#### Problem statement
Reproduce the following material line for line, without changing a single character.

(Stored records)
***

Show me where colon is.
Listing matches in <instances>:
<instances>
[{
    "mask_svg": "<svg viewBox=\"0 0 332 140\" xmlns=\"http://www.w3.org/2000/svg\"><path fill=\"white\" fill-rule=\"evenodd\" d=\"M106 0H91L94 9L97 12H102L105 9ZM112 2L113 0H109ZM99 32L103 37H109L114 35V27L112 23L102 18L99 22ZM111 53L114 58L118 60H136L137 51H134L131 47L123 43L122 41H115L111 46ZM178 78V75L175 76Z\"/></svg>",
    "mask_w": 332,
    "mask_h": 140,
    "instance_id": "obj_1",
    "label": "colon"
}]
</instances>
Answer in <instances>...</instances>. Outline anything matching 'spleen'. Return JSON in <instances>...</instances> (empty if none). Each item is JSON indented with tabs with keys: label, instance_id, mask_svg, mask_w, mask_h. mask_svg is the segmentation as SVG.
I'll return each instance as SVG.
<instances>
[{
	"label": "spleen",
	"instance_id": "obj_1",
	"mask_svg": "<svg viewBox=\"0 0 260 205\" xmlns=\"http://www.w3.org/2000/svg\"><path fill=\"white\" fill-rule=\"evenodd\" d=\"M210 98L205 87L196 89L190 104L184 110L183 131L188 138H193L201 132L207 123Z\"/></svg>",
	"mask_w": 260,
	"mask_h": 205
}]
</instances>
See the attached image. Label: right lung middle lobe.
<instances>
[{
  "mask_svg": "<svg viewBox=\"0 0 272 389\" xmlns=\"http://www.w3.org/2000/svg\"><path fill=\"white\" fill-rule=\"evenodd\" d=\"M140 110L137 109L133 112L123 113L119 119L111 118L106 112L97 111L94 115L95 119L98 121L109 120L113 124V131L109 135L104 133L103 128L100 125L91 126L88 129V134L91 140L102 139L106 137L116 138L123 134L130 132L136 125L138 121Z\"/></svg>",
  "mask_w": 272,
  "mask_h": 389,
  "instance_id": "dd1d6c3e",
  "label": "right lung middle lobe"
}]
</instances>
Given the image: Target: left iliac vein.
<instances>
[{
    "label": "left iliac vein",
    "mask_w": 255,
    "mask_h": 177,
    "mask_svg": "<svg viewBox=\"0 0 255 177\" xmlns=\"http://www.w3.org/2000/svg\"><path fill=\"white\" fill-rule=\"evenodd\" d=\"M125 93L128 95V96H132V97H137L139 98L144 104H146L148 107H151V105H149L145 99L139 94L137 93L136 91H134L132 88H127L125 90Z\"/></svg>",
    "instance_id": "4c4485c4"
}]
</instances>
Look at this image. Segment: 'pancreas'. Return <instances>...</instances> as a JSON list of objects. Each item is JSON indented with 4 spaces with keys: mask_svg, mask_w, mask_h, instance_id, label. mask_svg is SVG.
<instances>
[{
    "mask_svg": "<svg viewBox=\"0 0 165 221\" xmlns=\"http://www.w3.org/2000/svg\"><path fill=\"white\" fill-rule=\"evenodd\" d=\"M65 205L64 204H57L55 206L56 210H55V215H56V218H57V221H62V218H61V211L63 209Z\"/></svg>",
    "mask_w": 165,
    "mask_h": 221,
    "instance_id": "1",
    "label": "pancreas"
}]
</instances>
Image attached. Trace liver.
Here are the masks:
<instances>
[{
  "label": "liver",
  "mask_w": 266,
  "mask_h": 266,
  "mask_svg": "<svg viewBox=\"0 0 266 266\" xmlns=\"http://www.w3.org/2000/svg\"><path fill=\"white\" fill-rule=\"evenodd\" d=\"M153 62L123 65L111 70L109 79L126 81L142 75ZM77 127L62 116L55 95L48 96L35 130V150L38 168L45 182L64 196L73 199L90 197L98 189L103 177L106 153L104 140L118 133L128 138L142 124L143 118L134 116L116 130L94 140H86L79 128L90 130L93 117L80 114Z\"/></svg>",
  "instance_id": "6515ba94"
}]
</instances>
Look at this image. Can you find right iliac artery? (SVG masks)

***

#### Written solution
Show me where colon is.
Listing matches in <instances>:
<instances>
[{
    "mask_svg": "<svg viewBox=\"0 0 332 140\" xmlns=\"http://www.w3.org/2000/svg\"><path fill=\"white\" fill-rule=\"evenodd\" d=\"M106 0H91L94 9L97 12H102L105 9ZM112 2L113 0H109ZM99 32L103 37H109L114 35V27L112 23L102 18L99 22ZM111 53L114 58L118 60H136L137 51H134L131 47L123 43L122 41H115L111 46ZM178 78V75L175 76Z\"/></svg>",
    "mask_w": 332,
    "mask_h": 140,
    "instance_id": "obj_1",
    "label": "colon"
}]
</instances>
Answer in <instances>...</instances>. Outline anything matching 'spleen'. Return JSON in <instances>...</instances> (empty if none). Each item is JSON indented with tabs with keys: label, instance_id, mask_svg, mask_w, mask_h. mask_svg is the segmentation as SVG.
I'll return each instance as SVG.
<instances>
[{
	"label": "spleen",
	"instance_id": "obj_1",
	"mask_svg": "<svg viewBox=\"0 0 260 205\" xmlns=\"http://www.w3.org/2000/svg\"><path fill=\"white\" fill-rule=\"evenodd\" d=\"M210 98L205 87L196 89L190 104L184 110L183 131L188 138H193L201 132L207 123Z\"/></svg>",
	"mask_w": 260,
	"mask_h": 205
}]
</instances>
See the attached image. Label: right lung middle lobe.
<instances>
[{
  "mask_svg": "<svg viewBox=\"0 0 272 389\" xmlns=\"http://www.w3.org/2000/svg\"><path fill=\"white\" fill-rule=\"evenodd\" d=\"M140 110L137 109L133 112L123 113L119 119L111 118L106 112L97 111L94 115L95 119L98 121L109 120L113 124V131L109 135L104 133L103 128L100 125L91 126L88 129V134L91 140L102 139L106 137L116 138L123 134L130 132L136 125L138 121Z\"/></svg>",
  "mask_w": 272,
  "mask_h": 389,
  "instance_id": "dd1d6c3e",
  "label": "right lung middle lobe"
}]
</instances>
Given the image: Target: left iliac vein.
<instances>
[{
    "label": "left iliac vein",
    "mask_w": 255,
    "mask_h": 177,
    "mask_svg": "<svg viewBox=\"0 0 255 177\" xmlns=\"http://www.w3.org/2000/svg\"><path fill=\"white\" fill-rule=\"evenodd\" d=\"M125 93L128 95V96H132V97H137L139 98L144 104H146L148 107H151V105H149L145 99L139 94L137 93L136 91H134L132 88H127L125 90Z\"/></svg>",
    "instance_id": "4c4485c4"
}]
</instances>
Look at this image. Segment: 'pancreas'. Return <instances>...</instances> as a JSON list of objects. Each item is JSON indented with 4 spaces with keys: mask_svg, mask_w, mask_h, instance_id, label. mask_svg is SVG.
<instances>
[{
    "mask_svg": "<svg viewBox=\"0 0 165 221\" xmlns=\"http://www.w3.org/2000/svg\"><path fill=\"white\" fill-rule=\"evenodd\" d=\"M65 205L64 204H57L55 206L56 210H55V215H56V218H57V221H62V218H61V211L63 209Z\"/></svg>",
    "mask_w": 165,
    "mask_h": 221,
    "instance_id": "1",
    "label": "pancreas"
}]
</instances>
Image attached. Trace liver.
Here are the masks:
<instances>
[{
  "label": "liver",
  "mask_w": 266,
  "mask_h": 266,
  "mask_svg": "<svg viewBox=\"0 0 266 266\" xmlns=\"http://www.w3.org/2000/svg\"><path fill=\"white\" fill-rule=\"evenodd\" d=\"M153 62L123 65L111 70L109 79L126 81L142 75ZM77 127L62 116L55 95L48 96L35 130V150L38 168L45 182L64 196L73 199L90 197L98 189L103 177L106 153L104 140L118 133L128 138L142 124L143 118L134 116L116 130L94 140H86L79 128L90 130L93 117L80 114Z\"/></svg>",
  "instance_id": "6515ba94"
}]
</instances>
Look at this image. Can you find right iliac artery? (SVG masks)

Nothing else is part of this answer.